(Records from a collection)
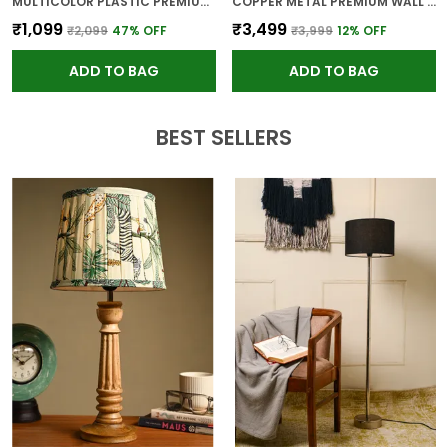
MULTICOLOR PLASTIC PREMIUM WALL CLOCK FOR WALL AND HOME DECOR
COPPER METAL PREMIUM WALL CLOCK FOR WALL AND HOME DECOR
₹1,099
₹3,499
₹2,099
47
% OFF
₹3,999
12
% OFF
ADD TO BAG
ADD TO BAG
BEST SELLERS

**Required action**
Where a line of the records above holds the word "WALL", copy that line.

**Completed task**
MULTICOLOR PLASTIC PREMIUM WALL CLOCK FOR WALL AND HOME DECOR
COPPER METAL PREMIUM WALL CLOCK FOR WALL AND HOME DECOR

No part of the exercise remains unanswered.